**INSTRUCTION 1**
In the entries below, retype word for word the stretch from the line containing "What is the sum" through the end of the entries, and leave out the pictures.

**TEXT SEGMENT**
§ §

So when experience studio AKQA were asked to create opening titles for the upcoming Future State conference (a component of Semi Permanent 2019) to a theme of our changing relationship with technology, it made a certain amount of sense to create a new AI to thwart us at yet another game favourite — this time, the Atari classic, Asteroids.
But what began as a demonstration of AI’s mastery of game play quickly evolved into an experiment into how our binary conception of ‘machine’ and ‘human’ might one day dissolve, through cooperation, or by merging into a single, new entity.
The resulting work, Neuromuscle, demonstrates this speculative reality through an AI that is designed to fit on to, and control, human hands.
The device works by connecting an AI to a TENS (transcutaneous electrical nerve stimulation) aparatis. When connected to a human ‘user’s’ upper arms, the AI is able to command the hands to play an original 1979 Asteroids arcade cabinet.
To the team responsible for the creation, the project became an allegory for the anxieties around the perceived supremacy of artificial intelligence, and what AI development will mean for the future of human work and purpose.

§ §

**INSTRUCTION 2**
In the Neuromuscle text, what does the AI connect to so that it can control a person's hands?

Rendered chart images
§ §

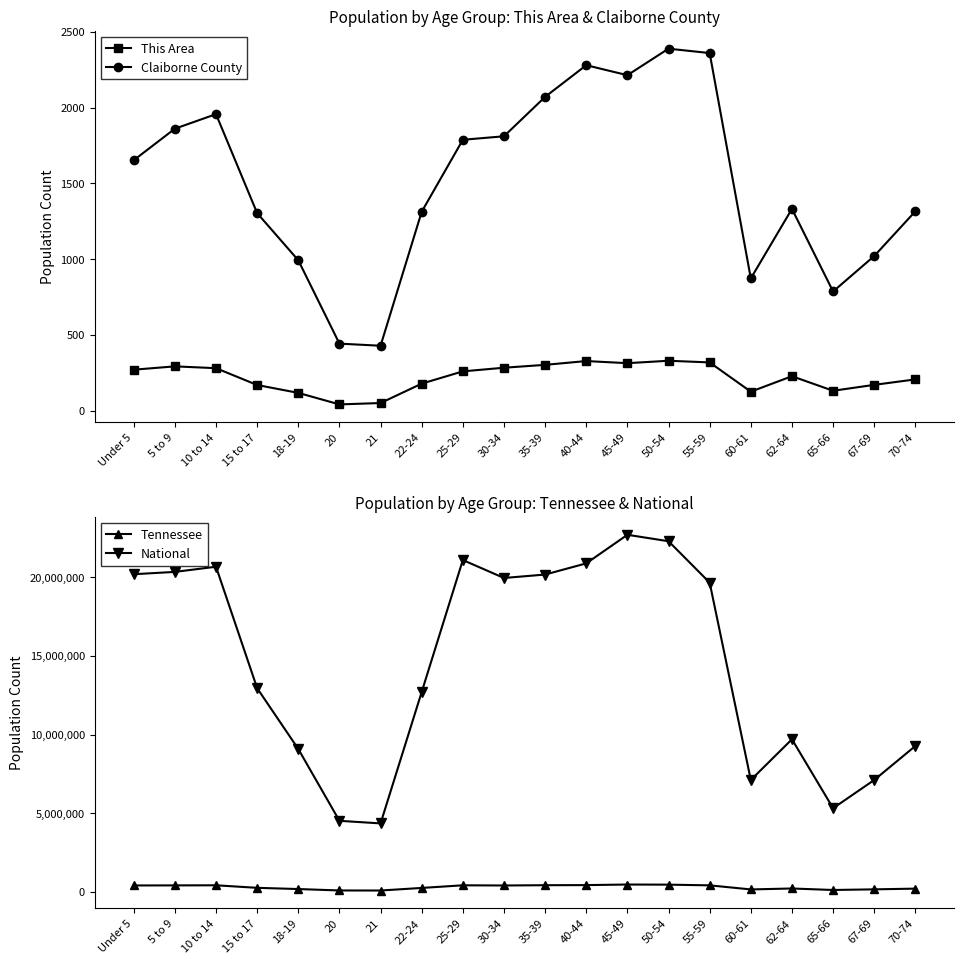

What is the difference between the Tennessee values at 30-34 and Under 5?

1499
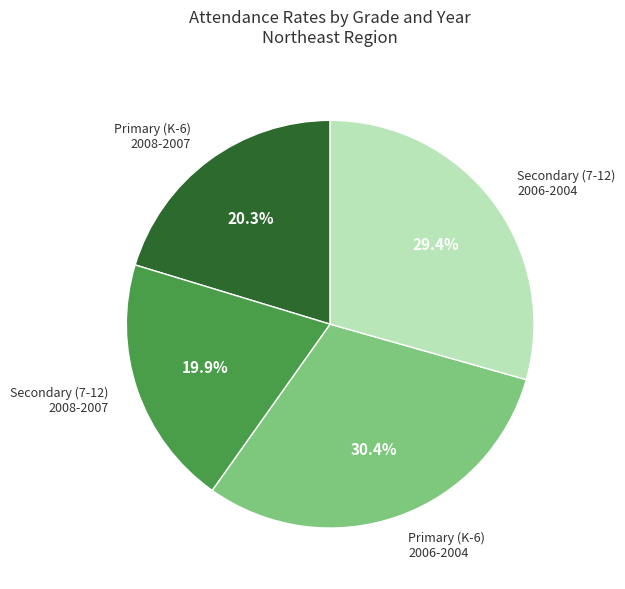

Does any single category account for the majority?

No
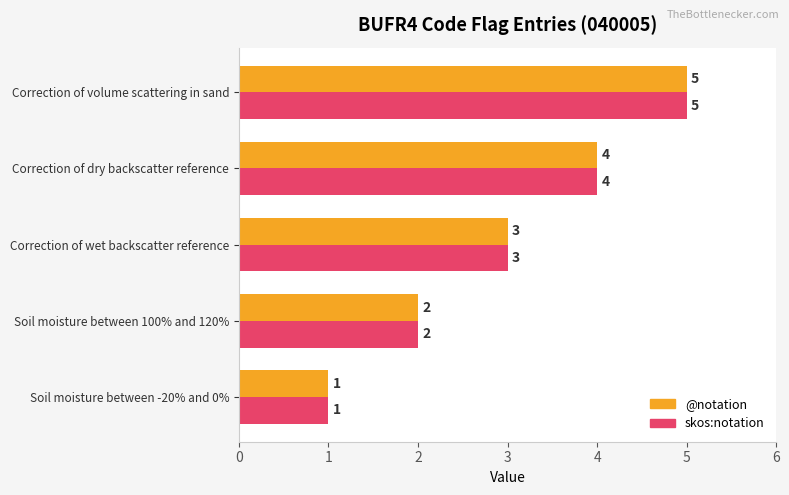

What is the sum of the skos:notation values at Correction of wet backscatter reference and Soil moisture between 100% and 120%?

5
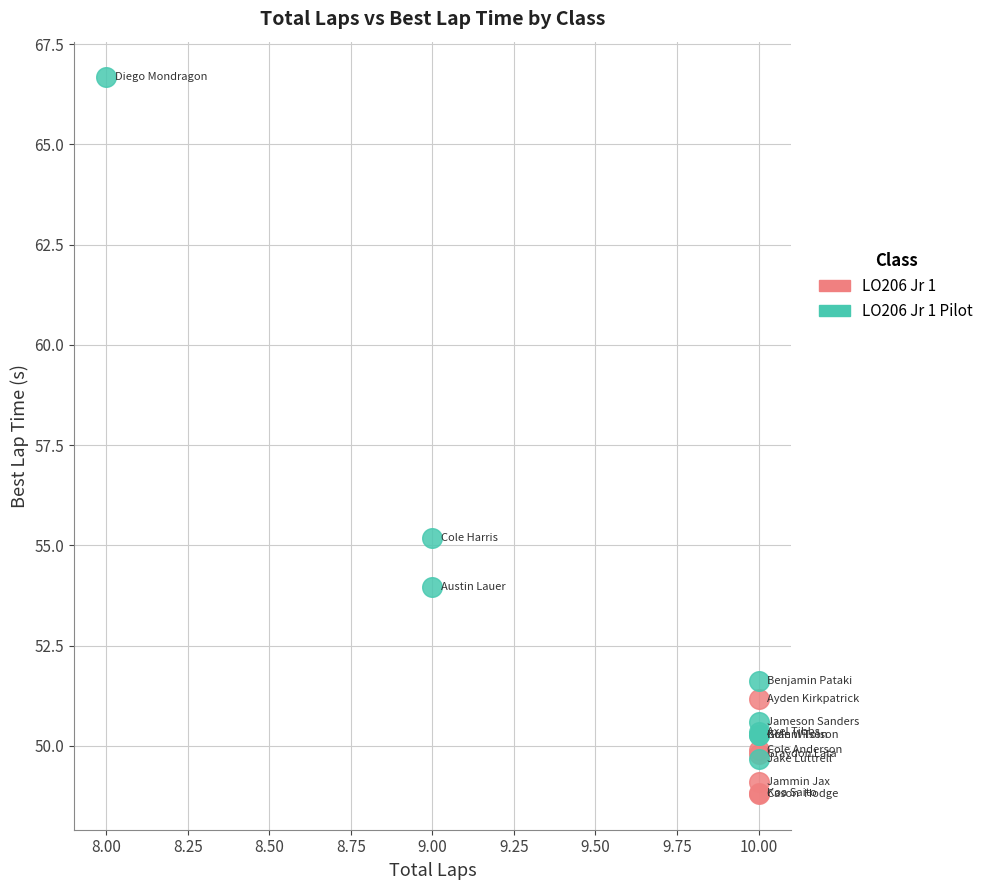

Which series reaches the minimum Y coordinate?

LO206 Jr 1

§ §

**ANSWER AREA 1**
What is the sum of the skos:notation values at Correction of wet backscatter reference and Soil moisture between 100% and 120%?

5

Which series reaches the minimum Y coordinate?

LO206 Jr 1

**ANSWER AREA 2**
A TENS (transcutaneous electrical nerve stimulation) apparatus attached to the person's upper arms.